Specializes in neonatal intensive care.

The main reason I chose to retire last January was because of pulling. I worked in the NICU for over 20 years, but management expected us to work on the med-surg unit any time our census was low. It did not matter if we told them we were not experienced in adult nursing, our only other choice was to be fired!

I always went, but stayed close to the charge nurse and went to her with the smallest question I had about anything. Nowdays, management expects RN's to do any and everything as they are on the job 24/7 and be grateful that we have a job.

I am glad I am out of nursing.

Specializes in Medical Surgical.

I am sorry but I am responsible for my own competencies and my own license. It is my right and my obligation to know the limits of my knowledge and experience and the state board expects me to abide by this self-knowledge, no matter what the needs of the hospital "team". It is all right to feel uncomfortable; it is not all right to be sent somewhere where one has every reason to feel incompetent. The facility is legally responsible for providing appropriately trained staffing, not just warm bodies with an RN after their names. And as staff nurses we should not be made to feel guilty because we are trying to protect ourselves and our patients.

In addition, even the US Army knows that loyalty and team work are best cultivated and displayed in small groups where you have a chance to know each other and feel some cohesiveness. That's why they organize their men and women into squads and keep the squad members together. I believe a squad is around seven soldiers---about the size of a working floor shift group. Soldiers fight for their comrades, not the US Army as a whole. (A lot of them may not feel warmly towards the Army as a whole at any given time.)

Specializes in MICU, SICU, PACU, Travel nursing.

oops misread a post

I think everyone needs to have a shot at being facility supervisor for a couple of weeks so they can see what the situation is on all the other units and not just their own. A supervisor making floating decisions is taking into consideration the staffing situation on other units. The persons being floated don't know that information and they often don't want to. I can tell you about units that treated floats terribly by giving them the sickest patients. What kind of gratitude and welcome is that for the extra help they got when shorthanded? They forget that we all work for the same hospital and need to work together.It's called teamwork.
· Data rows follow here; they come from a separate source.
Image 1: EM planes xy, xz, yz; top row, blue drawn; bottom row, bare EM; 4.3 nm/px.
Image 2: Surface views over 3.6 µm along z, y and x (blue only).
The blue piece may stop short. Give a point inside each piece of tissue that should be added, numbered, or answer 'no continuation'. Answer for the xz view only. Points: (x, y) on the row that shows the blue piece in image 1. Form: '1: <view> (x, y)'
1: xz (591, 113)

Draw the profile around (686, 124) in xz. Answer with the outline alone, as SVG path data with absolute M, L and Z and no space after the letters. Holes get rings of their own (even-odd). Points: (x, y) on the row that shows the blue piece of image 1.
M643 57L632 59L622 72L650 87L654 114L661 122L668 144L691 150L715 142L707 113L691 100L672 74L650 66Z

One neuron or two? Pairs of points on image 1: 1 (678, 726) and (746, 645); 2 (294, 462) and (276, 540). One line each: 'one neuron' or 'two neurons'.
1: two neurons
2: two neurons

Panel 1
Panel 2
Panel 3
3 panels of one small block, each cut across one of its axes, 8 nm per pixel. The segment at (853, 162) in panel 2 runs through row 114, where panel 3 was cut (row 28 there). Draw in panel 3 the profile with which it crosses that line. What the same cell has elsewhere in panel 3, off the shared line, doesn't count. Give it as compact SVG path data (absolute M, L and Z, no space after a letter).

And I TOTALLY agree with you on this Daytonite especially on the emphasis on TEAMWORK. Unfortunately there's not always that cohesiveness on the floor every day like there should be. I'm totally for helping out and for doing whatever I have to do when people come to what I condsider to be my units I go out of my way to help them if it's in the NI and there is something that is overwhelming for someone that doesn't regularly go there I try and help them. I make sure they are "caught up" and help them if they need to get the ball rolling with anything. And my favorite feed an extra baby and "bond" if I can. If I'm on Peds, another floor I'm very comfortable with, and we get adult floats because we can be adult overflow YES ON PEDS isn't it lovely! I'll go out of my way to show them around where the different important rooms are meds/ dirty/ clean.... give them the door codes introduce them to the staff "mind you I'm still technically a 'float'" also make sure they are caught up sometimes getting myself in a jam and getting a bit behind but I catch up but it's still not med surg or at least not that horrible floor I went to the other day....
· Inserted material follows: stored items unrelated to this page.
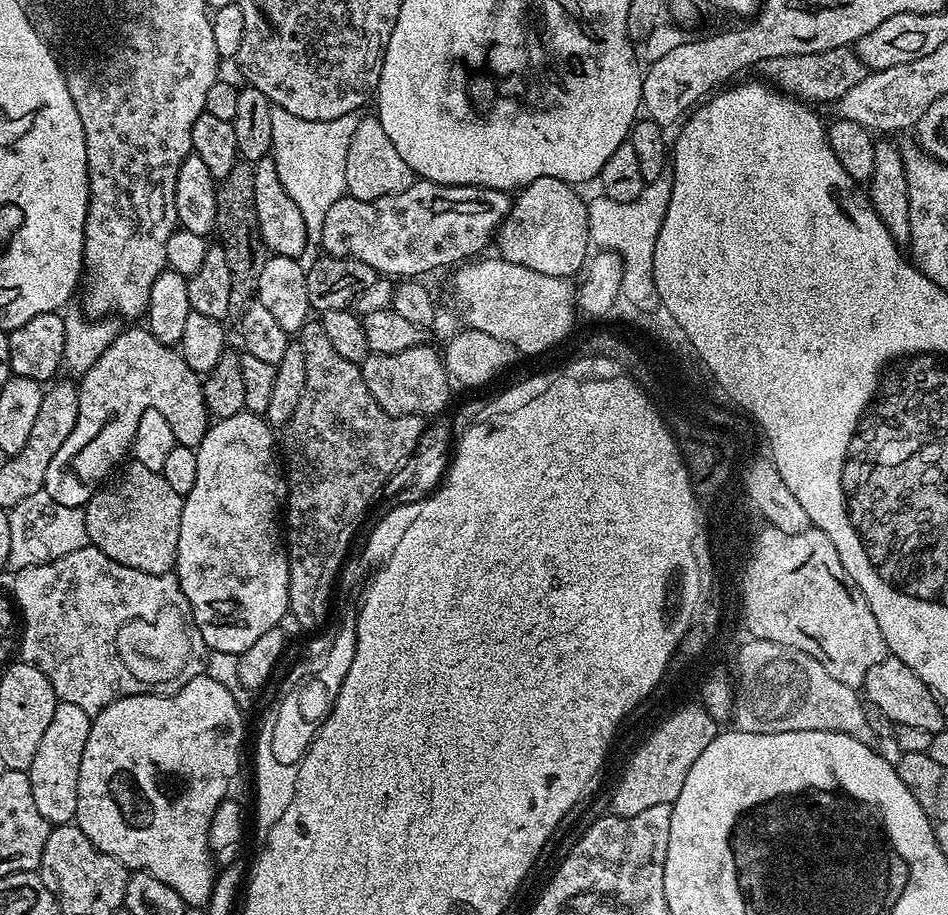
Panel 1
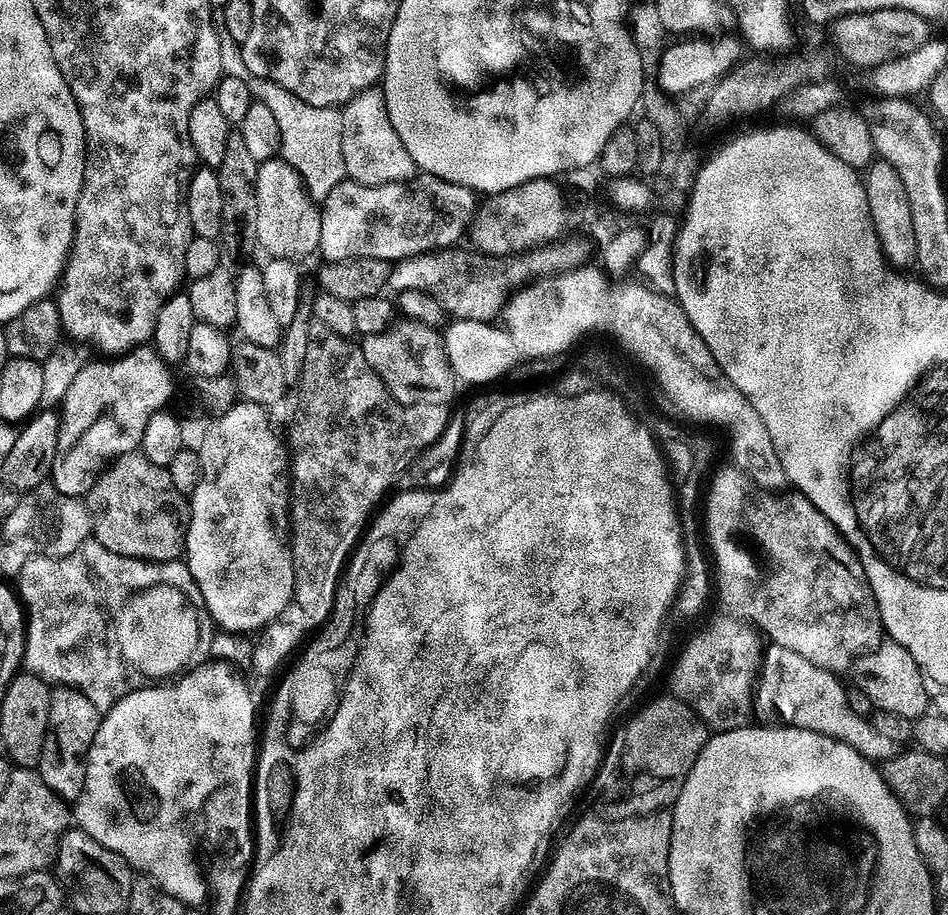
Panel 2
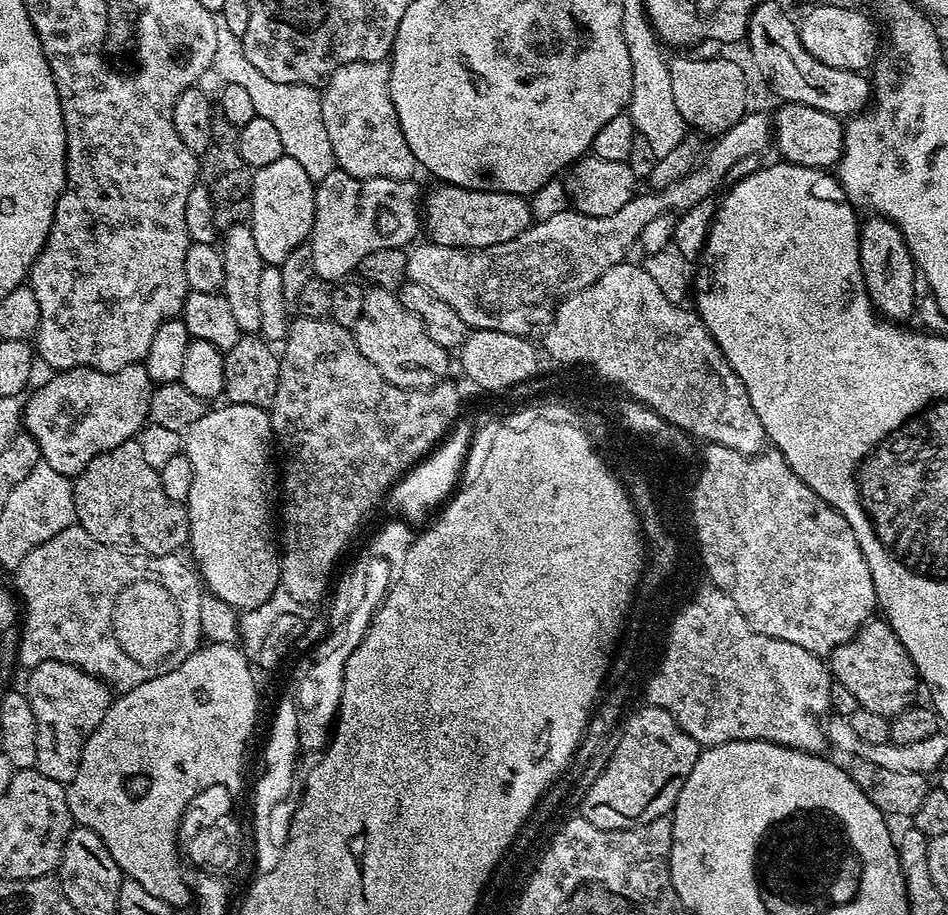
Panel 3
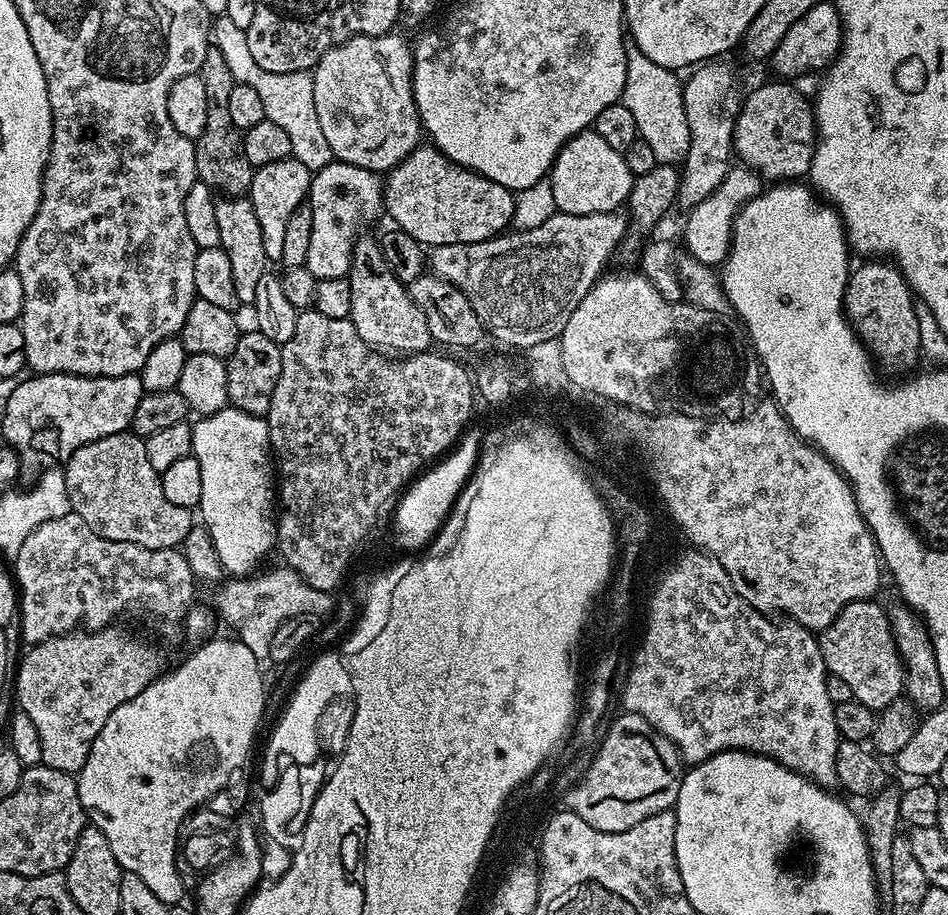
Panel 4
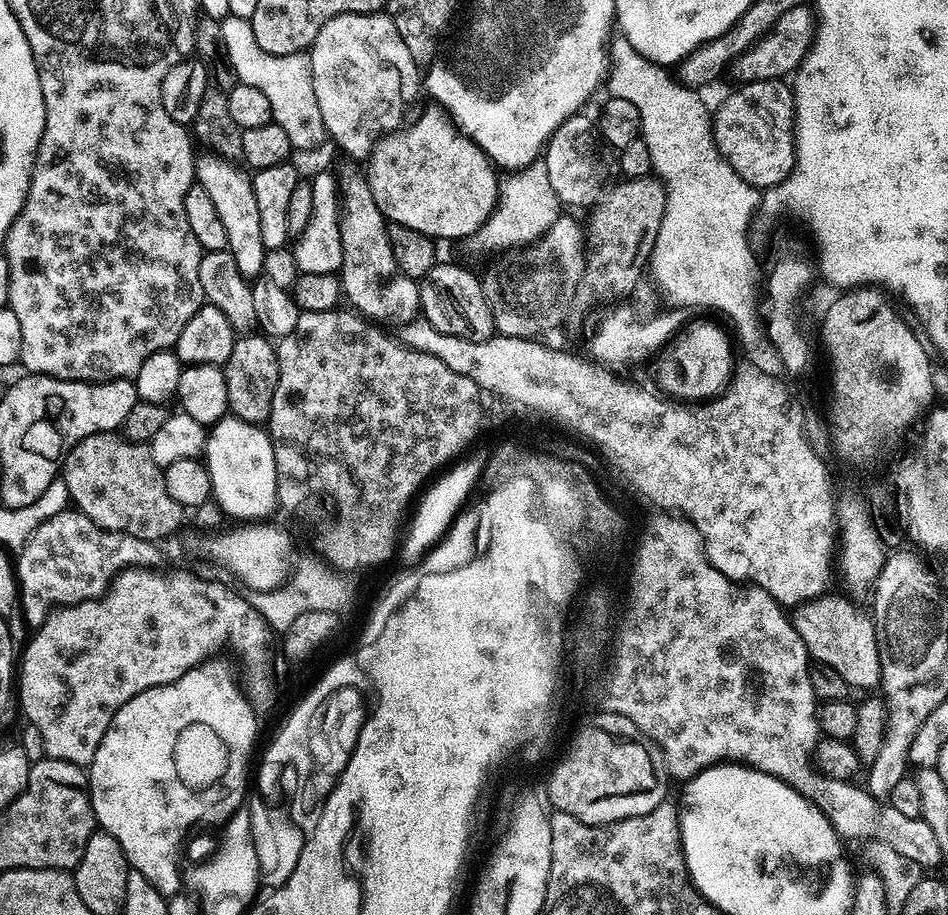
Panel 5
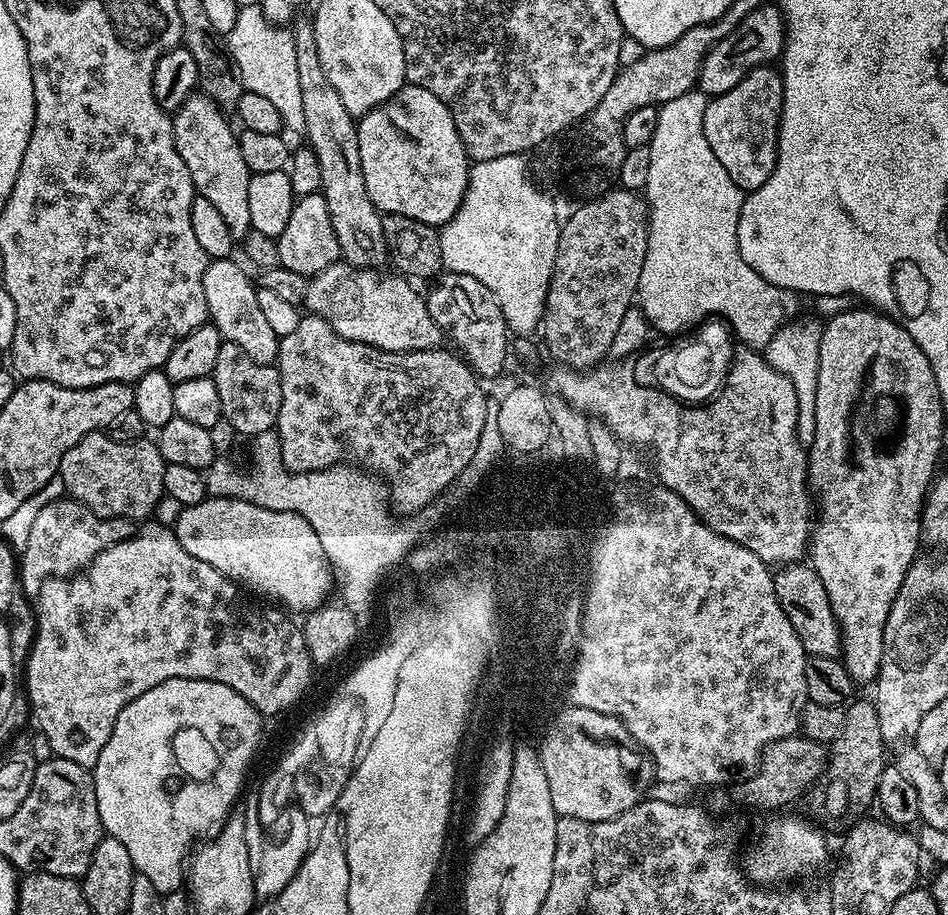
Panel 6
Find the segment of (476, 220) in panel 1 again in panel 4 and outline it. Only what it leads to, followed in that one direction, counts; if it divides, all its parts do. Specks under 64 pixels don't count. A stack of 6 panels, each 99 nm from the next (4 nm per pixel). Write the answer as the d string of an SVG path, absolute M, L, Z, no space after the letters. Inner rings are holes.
M333 162L315 169L306 202L314 214L314 223L303 267L308 268L317 281L347 277L360 223L372 224L384 212L381 177L362 166Z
Coming to think of it I've always heard the nurses commenting on not giving floats horrible assignments but every time its the same thing. One time I was floated and I was given a confused man in four point restraints, I just about died that day!!!

Hi everyone,

I've tried to talk with as many people as I can and no such luck I will be destined to float back to med/surg whenever they need. I'm not going to be there much longer. Thank you all for your replies, it really helped me not to feel alone in all this.